Naturally, the "core_set" is a large file


>>> data.count('>')*len(mask)
37933716

> ls -l core_set_aligned.fasta.imputed.txt
-rw-r--r--@ 1 telliott staff 37975992 Feb 19 06:07 core_set_aligned.fasta.imputed.txt


I made some fake data to run through pynast:


>0 A
GAGTTTGATCCTGGCTCAGATTGAACGCTGGCGGTATGCTT
>1 B
AGTTTGATCCTGGCTCAGATTGAACGCTGGCGGTATGCTT
>2 C
GAGGATCCTGGCTCAGATTGAACGCTGGCGGTATGCTT
>3 D
CCCGAGGATCCTGGCTCAGATTGAACGCTGGCGGTATGCTT


Sequence B is the same as A, but missing the first nt, C is missing the first 6 nt, and D has a substitution for the first 6 nt.
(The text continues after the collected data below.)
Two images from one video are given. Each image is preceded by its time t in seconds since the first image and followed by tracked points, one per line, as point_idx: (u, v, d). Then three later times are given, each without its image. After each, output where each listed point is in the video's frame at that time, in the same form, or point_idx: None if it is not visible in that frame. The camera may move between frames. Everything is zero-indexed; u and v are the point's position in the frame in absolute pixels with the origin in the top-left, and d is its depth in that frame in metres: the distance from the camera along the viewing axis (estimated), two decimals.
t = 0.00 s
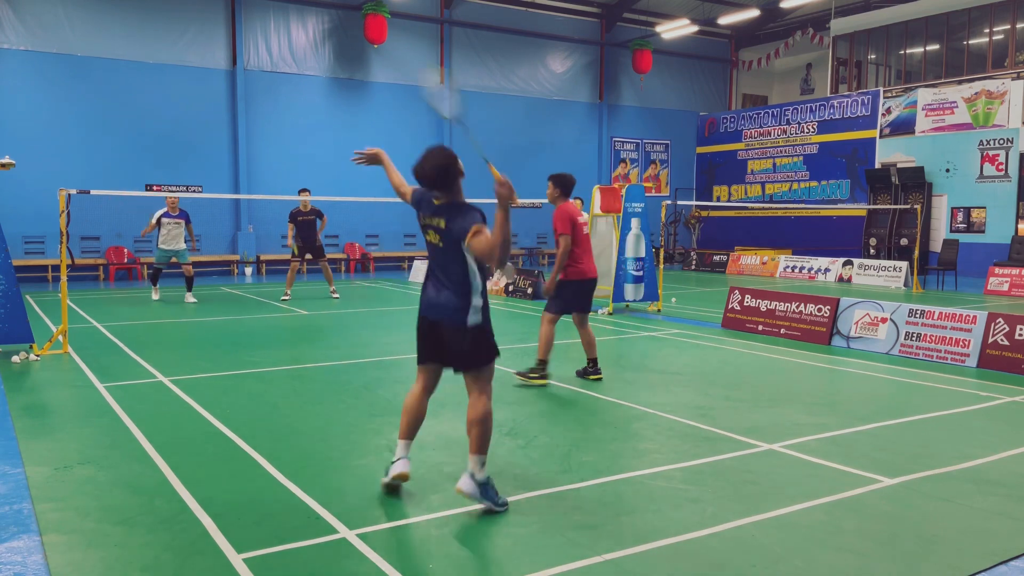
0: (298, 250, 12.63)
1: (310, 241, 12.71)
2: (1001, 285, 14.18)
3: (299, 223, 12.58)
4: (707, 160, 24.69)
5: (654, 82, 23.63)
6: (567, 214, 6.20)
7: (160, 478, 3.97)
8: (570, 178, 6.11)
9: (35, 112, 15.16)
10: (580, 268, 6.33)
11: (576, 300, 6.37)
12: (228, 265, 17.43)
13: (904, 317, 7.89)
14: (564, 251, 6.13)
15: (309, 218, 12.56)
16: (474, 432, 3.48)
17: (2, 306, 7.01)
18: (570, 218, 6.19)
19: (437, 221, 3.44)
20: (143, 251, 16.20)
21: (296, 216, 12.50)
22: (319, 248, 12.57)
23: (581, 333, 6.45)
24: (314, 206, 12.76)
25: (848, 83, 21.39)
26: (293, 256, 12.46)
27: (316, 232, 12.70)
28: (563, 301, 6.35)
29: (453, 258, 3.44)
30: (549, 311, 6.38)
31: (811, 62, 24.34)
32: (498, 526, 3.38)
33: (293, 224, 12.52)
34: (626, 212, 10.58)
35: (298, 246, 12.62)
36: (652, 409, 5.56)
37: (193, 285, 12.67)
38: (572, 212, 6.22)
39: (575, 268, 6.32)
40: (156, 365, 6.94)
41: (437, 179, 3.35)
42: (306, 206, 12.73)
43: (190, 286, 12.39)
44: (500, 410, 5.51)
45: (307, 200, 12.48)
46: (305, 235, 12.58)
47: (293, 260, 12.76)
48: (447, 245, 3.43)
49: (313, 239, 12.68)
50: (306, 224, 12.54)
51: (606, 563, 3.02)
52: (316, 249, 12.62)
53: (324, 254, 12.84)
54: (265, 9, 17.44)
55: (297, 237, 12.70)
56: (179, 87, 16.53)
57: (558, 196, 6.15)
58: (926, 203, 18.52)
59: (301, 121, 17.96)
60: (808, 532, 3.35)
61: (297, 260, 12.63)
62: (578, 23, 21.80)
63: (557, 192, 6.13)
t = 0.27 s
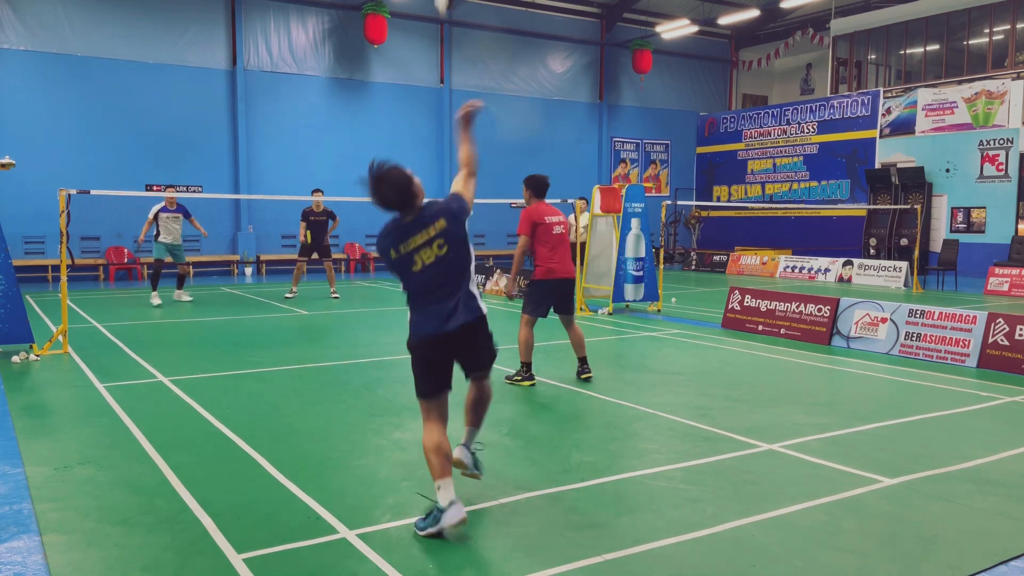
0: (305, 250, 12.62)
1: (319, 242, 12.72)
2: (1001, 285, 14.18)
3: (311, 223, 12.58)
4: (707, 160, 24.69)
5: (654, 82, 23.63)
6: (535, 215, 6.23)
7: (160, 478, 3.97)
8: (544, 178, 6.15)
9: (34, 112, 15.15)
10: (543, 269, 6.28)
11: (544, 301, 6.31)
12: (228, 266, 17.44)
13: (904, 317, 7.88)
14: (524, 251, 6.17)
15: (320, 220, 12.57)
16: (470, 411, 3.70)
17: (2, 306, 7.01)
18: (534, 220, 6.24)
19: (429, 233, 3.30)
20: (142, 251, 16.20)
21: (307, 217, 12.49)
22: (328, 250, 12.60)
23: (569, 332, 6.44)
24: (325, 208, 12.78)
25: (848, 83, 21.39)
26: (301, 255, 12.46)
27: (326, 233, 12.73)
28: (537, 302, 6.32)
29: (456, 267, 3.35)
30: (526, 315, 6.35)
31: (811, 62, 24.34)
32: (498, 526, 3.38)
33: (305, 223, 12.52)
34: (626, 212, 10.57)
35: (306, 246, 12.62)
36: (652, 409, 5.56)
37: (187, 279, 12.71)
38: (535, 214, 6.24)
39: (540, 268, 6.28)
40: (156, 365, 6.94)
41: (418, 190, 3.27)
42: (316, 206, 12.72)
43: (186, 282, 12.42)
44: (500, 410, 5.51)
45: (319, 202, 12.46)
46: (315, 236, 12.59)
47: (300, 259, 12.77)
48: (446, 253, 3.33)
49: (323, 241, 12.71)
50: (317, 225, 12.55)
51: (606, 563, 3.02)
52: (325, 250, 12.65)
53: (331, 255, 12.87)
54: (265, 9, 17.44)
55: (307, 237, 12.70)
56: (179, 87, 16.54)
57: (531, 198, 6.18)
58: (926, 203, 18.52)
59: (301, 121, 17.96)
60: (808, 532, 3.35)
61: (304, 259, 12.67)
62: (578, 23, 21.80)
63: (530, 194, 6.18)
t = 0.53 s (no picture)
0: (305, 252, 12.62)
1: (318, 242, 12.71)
2: (1001, 285, 14.18)
3: (309, 223, 12.59)
4: (707, 160, 24.69)
5: (654, 82, 23.63)
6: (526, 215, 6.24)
7: (160, 478, 3.97)
8: (536, 179, 6.07)
9: (34, 112, 15.15)
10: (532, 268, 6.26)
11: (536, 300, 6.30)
12: (228, 265, 17.44)
13: (904, 317, 7.89)
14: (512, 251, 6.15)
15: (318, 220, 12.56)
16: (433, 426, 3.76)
17: (2, 306, 7.01)
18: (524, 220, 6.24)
19: (429, 245, 3.37)
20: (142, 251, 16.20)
21: (305, 217, 12.50)
22: (326, 249, 12.54)
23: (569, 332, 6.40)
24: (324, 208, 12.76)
25: (848, 82, 21.40)
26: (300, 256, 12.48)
27: (324, 233, 12.71)
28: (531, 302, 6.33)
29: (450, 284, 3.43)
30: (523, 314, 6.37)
31: (811, 62, 24.34)
32: (498, 526, 3.38)
33: (303, 224, 12.53)
34: (626, 212, 10.56)
35: (305, 246, 12.63)
36: (652, 409, 5.56)
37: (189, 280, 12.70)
38: (527, 214, 6.24)
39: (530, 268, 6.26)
40: (156, 365, 6.94)
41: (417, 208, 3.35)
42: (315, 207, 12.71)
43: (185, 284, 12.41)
44: (500, 410, 5.51)
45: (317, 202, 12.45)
46: (313, 236, 12.58)
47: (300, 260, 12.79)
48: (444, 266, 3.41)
49: (321, 241, 12.69)
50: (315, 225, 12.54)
51: (605, 563, 3.02)
52: (323, 250, 12.64)
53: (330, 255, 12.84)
54: (265, 9, 17.44)
55: (306, 238, 12.71)
56: (179, 87, 16.54)
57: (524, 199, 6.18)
58: (926, 203, 18.52)
59: (301, 121, 17.96)
60: (808, 532, 3.35)
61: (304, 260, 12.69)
62: (578, 23, 21.80)
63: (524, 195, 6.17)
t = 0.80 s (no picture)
0: (297, 249, 12.68)
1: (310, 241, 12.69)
2: (1001, 285, 14.18)
3: (300, 221, 12.61)
4: (707, 160, 24.69)
5: (654, 82, 23.64)
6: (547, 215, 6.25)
7: (159, 478, 3.97)
8: (556, 179, 6.16)
9: (34, 112, 15.15)
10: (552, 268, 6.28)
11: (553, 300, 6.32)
12: (228, 266, 17.44)
13: (904, 317, 7.89)
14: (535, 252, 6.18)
15: (308, 217, 12.56)
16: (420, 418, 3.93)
17: (2, 306, 7.01)
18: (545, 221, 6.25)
19: (430, 227, 3.71)
20: (142, 251, 16.19)
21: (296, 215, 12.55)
22: (319, 248, 12.58)
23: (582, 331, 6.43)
24: (316, 206, 12.75)
25: (848, 82, 21.41)
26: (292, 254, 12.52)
27: (316, 232, 12.68)
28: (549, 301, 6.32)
29: (441, 267, 3.74)
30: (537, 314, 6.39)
31: (811, 62, 24.34)
32: (498, 526, 3.38)
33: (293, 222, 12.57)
34: (626, 212, 10.57)
35: (297, 244, 12.65)
36: (652, 410, 5.56)
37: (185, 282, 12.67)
38: (547, 214, 6.25)
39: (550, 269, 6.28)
40: (156, 365, 6.94)
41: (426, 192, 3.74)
42: (307, 206, 12.72)
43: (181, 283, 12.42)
44: (500, 410, 5.51)
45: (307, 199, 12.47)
46: (303, 234, 12.58)
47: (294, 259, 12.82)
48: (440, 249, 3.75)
49: (312, 238, 12.67)
50: (305, 222, 12.55)
51: (605, 563, 3.02)
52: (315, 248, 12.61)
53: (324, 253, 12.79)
54: (265, 9, 17.43)
55: (298, 236, 12.72)
56: (179, 86, 16.53)
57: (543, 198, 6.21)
58: (926, 203, 18.52)
59: (300, 120, 17.95)
60: (808, 532, 3.35)
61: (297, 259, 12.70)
62: (578, 23, 21.80)
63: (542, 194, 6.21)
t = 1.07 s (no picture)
0: (288, 248, 12.64)
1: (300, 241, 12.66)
2: (1001, 285, 14.18)
3: (289, 220, 12.64)
4: (707, 160, 24.68)
5: (654, 82, 23.64)
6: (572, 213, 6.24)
7: (159, 478, 3.97)
8: (576, 176, 6.17)
9: (35, 113, 15.15)
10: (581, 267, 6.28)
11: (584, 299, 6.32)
12: (228, 266, 17.44)
13: (904, 317, 7.89)
14: (566, 252, 6.15)
15: (297, 216, 12.58)
16: (417, 413, 4.07)
17: (2, 306, 7.01)
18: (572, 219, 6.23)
19: (410, 223, 4.08)
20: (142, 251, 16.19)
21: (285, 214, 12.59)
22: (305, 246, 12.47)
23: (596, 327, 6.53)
24: (306, 207, 12.77)
25: (848, 82, 21.41)
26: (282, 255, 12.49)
27: (305, 231, 12.66)
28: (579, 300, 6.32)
29: (420, 261, 4.11)
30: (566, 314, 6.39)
31: (811, 62, 24.34)
32: (498, 526, 3.39)
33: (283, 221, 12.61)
34: (626, 212, 10.56)
35: (287, 244, 12.64)
36: (652, 409, 5.56)
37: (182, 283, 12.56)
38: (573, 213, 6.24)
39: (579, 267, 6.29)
40: (157, 365, 6.94)
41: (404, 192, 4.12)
42: (299, 206, 12.76)
43: (180, 284, 12.42)
44: (500, 410, 5.51)
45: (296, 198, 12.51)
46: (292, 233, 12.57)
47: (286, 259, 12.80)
48: (419, 245, 4.12)
49: (301, 238, 12.64)
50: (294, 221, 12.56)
51: (606, 563, 3.02)
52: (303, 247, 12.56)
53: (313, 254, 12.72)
54: (265, 9, 17.44)
55: (289, 236, 12.72)
56: (179, 86, 16.53)
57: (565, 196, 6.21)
58: (926, 203, 18.52)
59: (300, 120, 17.94)
60: (808, 532, 3.35)
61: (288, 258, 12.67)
62: (578, 23, 21.81)
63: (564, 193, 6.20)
The template looks like this:


>Y
GAGTTT-GA--T-CC-T-G-GCTC-AG-AT-TGAA-C-GC--TGG-C--G-GT-A-TG--C----T-T
>Z
gagttt-ga--t-cc-t-g-gctc-ag-at-tgaa-c-gc--tgg-c--g-gc-a-gg--c----c-t



> pynast -i data.txt -t template.txt -l 25
/Library/Python/2.6/site-packages/cogent/evolve/likelihood_tree.py:6: UserWarning: Not using MPI as mpi4py not found
from cogent.util.parallel import MPI


There's a warning about not having code for parallel processing. And here's the alignment:


>0 A 1..41
GAGTTT-GA--T-CC-T-G-GCTC-AG-AT-TGAA-C-GC--TGG-C--G-GT-A-TG--C----T-T
>1 B 1..40
-AGTTT-GA--T-CC-T-G-GCTC-AG-AT-TGAA-C-GC--TGG-C--G-GT-A-TG--C----T-T
>2 C 1..38
---GAG-GA--T-CC-T-G-GCTC-AG-AT-TGAA-C-GC--TGG-C--G-GT-A-TG--C----T-T
>3 D 1..40
-CCGAG-GA--T-CC-T-G-GCTC-AG-AT-TGAA-C-GC--TGG-C--G-GT-A-TG--C----T-T


One of the things that's been overlooked in the present exploration is the crucial contribution of another Robert Edgar program, uclust. That's used both for MSA and at least one other step in the QIIME pipeline. I need to read the paper and we'll look at it another day.